If at least one input exists anyway(is not conditionally rendered), then you can set it focused and blur right next line using just single createRef().

onSwitchPicker = () => {
  this.specialInputRef.current.focus();
  this.specialInputRef.current.blur();
}

Not sure if that would scroll screen in React Native or not.
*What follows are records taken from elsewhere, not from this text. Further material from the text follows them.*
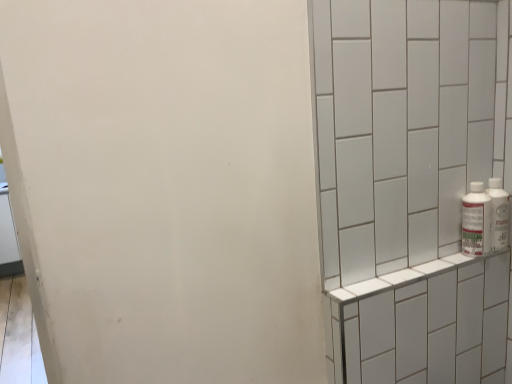
Question: Is white plastic bottle at right, the 2th bottle from the right, at the right side of white tile shelf at right?

Choices:
 (A) yes
 (B) no

Answer: (A)

Question: From a real-world perspective, is white plastic bottle at right, the first bottle from the left, physically above white tile shelf at right?

Choices:
 (A) no
 (B) yes

Answer: (B)

Question: Can you confirm if white plastic bottle at right, the first bottle from the left, is shorter than white tile shelf at right?

Choices:
 (A) no
 (B) yes

Answer: (B)

Question: Could you tell me if white plastic bottle at right, the first bottle from the left, is facing white tile shelf at right?

Choices:
 (A) yes
 (B) no

Answer: (B)

Question: Is white plastic bottle at right, the 2th bottle from the right, smaller than white tile shelf at right?

Choices:
 (A) no
 (B) yes

Answer: (B)

Question: From a real-world perspective, is white tile shelf at right positioned above or below white plastic bottle at right, the first bottle from the left?

Choices:
 (A) below
 (B) above

Answer: (A)

Question: Relative to white plastic bottle at right, the first bottle from the left, is white tile shelf at right in front or behind?

Choices:
 (A) front
 (B) behind

Answer: (A)

Question: Considering the positions of white tile shelf at right and white plastic bottle at right, the 2th bottle from the right, in the image, is white tile shelf at right bigger or smaller than white plastic bottle at right, the 2th bottle from the right,?

Choices:
 (A) big
 (B) small

Answer: (A)

Question: Considering the positions of white tile shelf at right and white plastic bottle at right, the first bottle from the left, in the image, is white tile shelf at right taller or shorter than white plastic bottle at right, the first bottle from the left,?

Choices:
 (A) short
 (B) tall

Answer: (B)

Question: Considering the positions of white tile shelf at right and white plastic bottles at right, which is counted as the second bottle, starting from the left, in the image, is white tile shelf at right taller or shorter than white plastic bottles at right, which is counted as the second bottle, starting from the left,?

Choices:
 (A) tall
 (B) short

Answer: (A)

Question: Considering their positions, is white tile shelf at right located in front of or behind white plastic bottles at right, the 1th bottle in the right-to-left sequence?

Choices:
 (A) behind
 (B) front

Answer: (B)

Question: Considering the positions of white tile shelf at right and white plastic bottles at right, which is counted as the second bottle, starting from the left, in the image, is white tile shelf at right wider or thinner than white plastic bottles at right, which is counted as the second bottle, starting from the left,?

Choices:
 (A) wide
 (B) thin

Answer: (A)

Question: From the image's perspective, relative to white plastic bottles at right, which is counted as the second bottle, starting from the left, is white tile shelf at right above or below?

Choices:
 (A) above
 (B) below

Answer: (B)

Question: Visually, is white plastic bottle at right, the first bottle from the left, positioned to the left or to the right of white tile shelf at right?

Choices:
 (A) left
 (B) right

Answer: (B)

Question: Based on their sizes in the image, would you say white plastic bottle at right, the 2th bottle from the right, is bigger or smaller than white tile shelf at right?

Choices:
 (A) big
 (B) small

Answer: (B)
If it scrolls - and this is definitely bad user experience - you can have N refs:

onSwitchPicker = () => {
  this.inputRef1.current.blur();
  this.inputRef2.current.blur();
  this.inputRef3.current.blur();
  this.inputRef4.current.blur();
}

The only way I see how to make it shorter is to have array of refs:

constructor(props) {
 super(props);
 this.inputRefs = new Array(10).fill().map(() => React.createRef());
}

onSwitchPicker = () => {
  this.inputRefs.forEach(({ current }) => {
    if (current) current.blur();
  });
}

render() {
....
 <input ref={this.inputRefs[0]} ...
...
 <input ref={this.inputRefs[1]} ...
...
 <input ref={this.inputRefs[11]} ...
....

But if there is conditional rendering I'd rather have boilerplate code instead of array. It's possible to have hard-to-catch bugs if used the same index to 2 inputs by mistake:

{someCondition && <input ref={this.inputRefs[4]} ...}
....
{someOtherCondition && <input ref={this.inputRefs[4]} ...}

Then sometimes your user will experience cases when focus stays in the field(I still don't know what's the point but guess it should affect UI in some way). But it might be hard to reproduce if user does not catch all the conditions.